In San Jose, we have this lovely chart showing just how detailed these ridiculous requirements can get:
Anyway, it’s finally over. You almost don’t notice the problem until you really pay attention, but once you do you wonder: why are there these endless empty parking lots in one of the most expensive areas in the country? How could it possibly be worthwhile to have them? Oh, right: dumb laws. Hopefully, some of them can now be filled in with useful things, like housing.
Come and work in London and the opposite applies. Hardly anyone in the central area has their own parking. Some hotels do have a basement parking garage, but the charge for using it is extortionate. Parking spaces in garages at office blocks are a highly valued perk and often restricted to the most senior executives.
Taking cars into central London is actively discouraged and there is a “congestion charge of £15 a day”. If you drive an older (polluting) car, an additional £12.50 is also charged. Parking is also expensive with on-street spaces at between £2.50 and £5.00 an hour (if you can find one) and car parks between £11.00 and £24.00 per day.
Well Paris removed tens of thousands of spots recently, so clearly someone is uttering it. Just likely not the people who would prefer the space allocated for their own inefficient use.
The key to revitalizing the central city is to make it as difficult as possible to drive to venues there. San Jose is to be applauded for taking the next logical step.
Good. I recall reading a story many years ago about how Washington DC wanted Target to build a store. Target wanted to to build one too but there was a costly minimum parking requirement. The store Target wanted to build was located on top of a subway station served by two lines, adjacent to a million bus lines in the middle of one of the most densely populated neighborhoods in the city. Target figured most customers wouldn’t be in cars and they refused to build the underground parking garage that would be necessary. I understand the city paid to build the garage, Target built the store. Despite very low parking fees, the garage went almost unused. Target was right. The city lost buckets of money on the garage but hopefully learned a valuable lesson.
Requirements shouldn’t be necessary because, as a retailer, I’d realize that people who can’t park will not shop in my store. It’s that simple. A huge, empty lot isn’t to my benefit, either.
I think the difference is that in larger cities, you might get some restaurant built, but have very little parking nearby. Which isn’t a problem in Manhattan or downtown San Francisco, but it’s a huge problem if you’re in Uptown Dallas or somewhere else like that where it is neither walkable nor has effective public transit.
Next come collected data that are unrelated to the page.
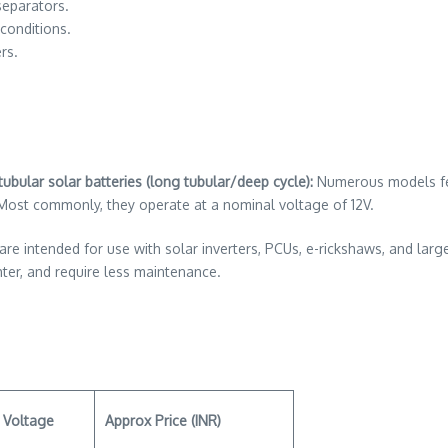
separators.
conditions.
rs.
ubular solar batteries (long tubular/deep cycle):
Numerous models feat
 Most commonly, they operate at a nominal voltage of 12V.
re intended for use with solar inverters, PCUs, e-rickshaws, and larg
hter, and require less maintenance.
Voltage
Approx Price (INR)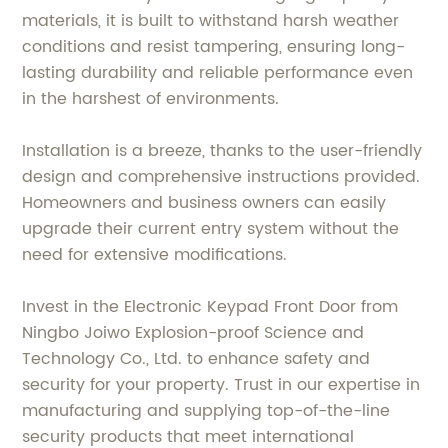
materials, it is built to withstand harsh weather
conditions and resist tampering, ensuring long-
lasting durability and reliable performance even
in the harshest of environments.
Installation is a breeze, thanks to the user-friendly
design and comprehensive instructions provided.
Homeowners and business owners can easily
upgrade their current entry system without the
need for extensive modifications.
Invest in the Electronic Keypad Front Door from
Ningbo Joiwo Explosion-proof Science and
Technology Co., Ltd. to enhance safety and
security for your property. Trust in our expertise in
manufacturing and supplying top-of-the-line
security products that meet international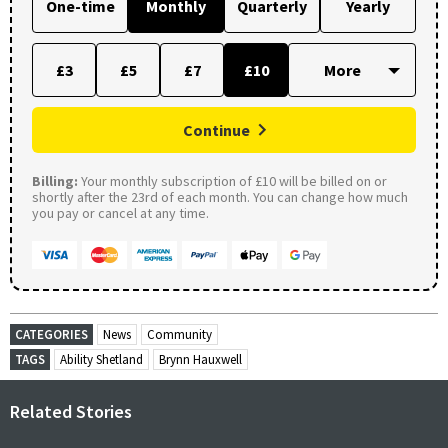
One-time
Monthly
Quarterly
Yearly
£3
£5
£7
£10
Continue
Billing:
Your monthly subscription of £10 will be billed on or
shortly after the 23rd of each month. You can change how much
you pay or cancel at any time.
CATEGORIES
News
Community
TAGS
Ability Shetland
Brynn Hauxwell
Related Stories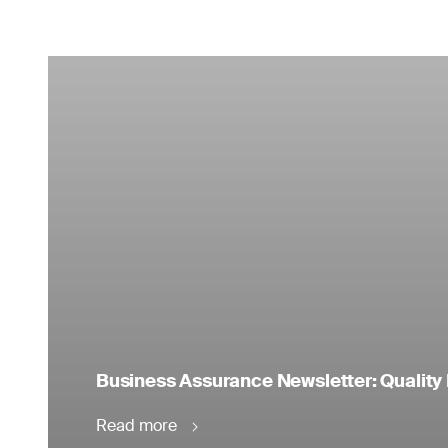
Business Assurance Newsletter: Quality 
Read more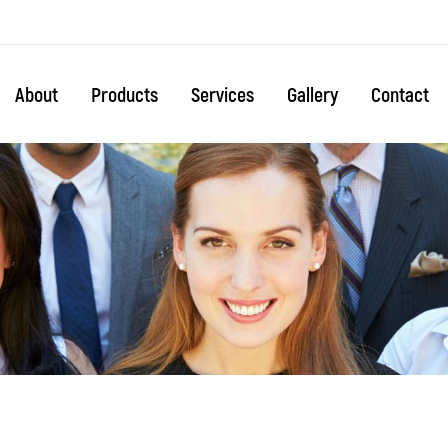
About
Products
Services
Gallery
Contact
Some minimum parking requirements are probably a good thing there.
But it’s also equally absurd when you go further out of the city center and you end up with suburban cities with large parking requirements that are far in excess of the number of people who will ever attend that business except maybe for a week or so preceding Christmas.
It seems like there should be some sort of evidence-based guideline from some urban planning institute or transportation authority. There ought to be a happy medium between parking up and down residential streets because there’s no dedicated parking nearby (see Greenville Ave in Dallas), and having half-full parking lots for 99% of the time (see places like Frisco and Plano, TX) because the requirements are too demanding.
Consider it a proxy for our real problem: too many cars, driving an overemphasis on car-based infrastructure. If anything, you’d think cities would be substantially limiting parking so as to encourage greater use of mass transit and other options. Of course part of the problem is, cities have sprawled out in many cases to make those “other options” (walking, biking) impractical, and the infrastructure to support either that or mass transit just isn’t there for the same reason the parking lots are: too much emphasis on cars, not enough on alternatives.
Why? If the issue is that people are parking on residential streets and crowding out residents’ personal vehicles, why should the residents have their parking spaces paid for by other people’s money? The city is already paying to maintain the part of the street dedicated to private use (I assume this is not paid parking, or that if it is paid parking, it doesn’t cover its costs), so why should businesses have to pay even more to keep the taxpayer-funded parking spaces empty?
But that’s to do with deterring traffic, and making the city greener and more pedestrian friendly. Not because people think it’s a waste of space. Most of those parking spaces are on-street parking.
The residents are taxpayers. It is being paid for by their money.
I guess the question is why do you think that residents should have to pay for the parking of business customers? Wouldn’t it make more sense for the people who use those spaces to pay for them?
I think there’s a bit of confusion in this thread. The new law doesn’t forbid developers from creating as much parking as they think is truly needed. It just repeals the city’s minimum parking requirement.
Bear in mind, San Jose is not at all like those European cities mentioned above. It’s more like one gigantic suburb, with a very small downtown core. In most of the city, there are gigantic parking lots that are never even close to full.
The point is that a lot of that space could be better used as actual housing units. That’s something there really is a shortage of here.
In San Jose? Those just aren’t that common around here. They only make sense where the land, construction costs, etc. are cheap. And that is not the case here, where a modest condo might go for ~$1M.
Not to mention that by lowering the density, you end up needing cars because the city becomes less walkable/bikeable, and public transport less useful, and so on. It’s a self-sustaining problem brought on by arbitrary choices made half a century ago.
Again, those are the same thing. Wasting space lowers the density, which makes things less walkable.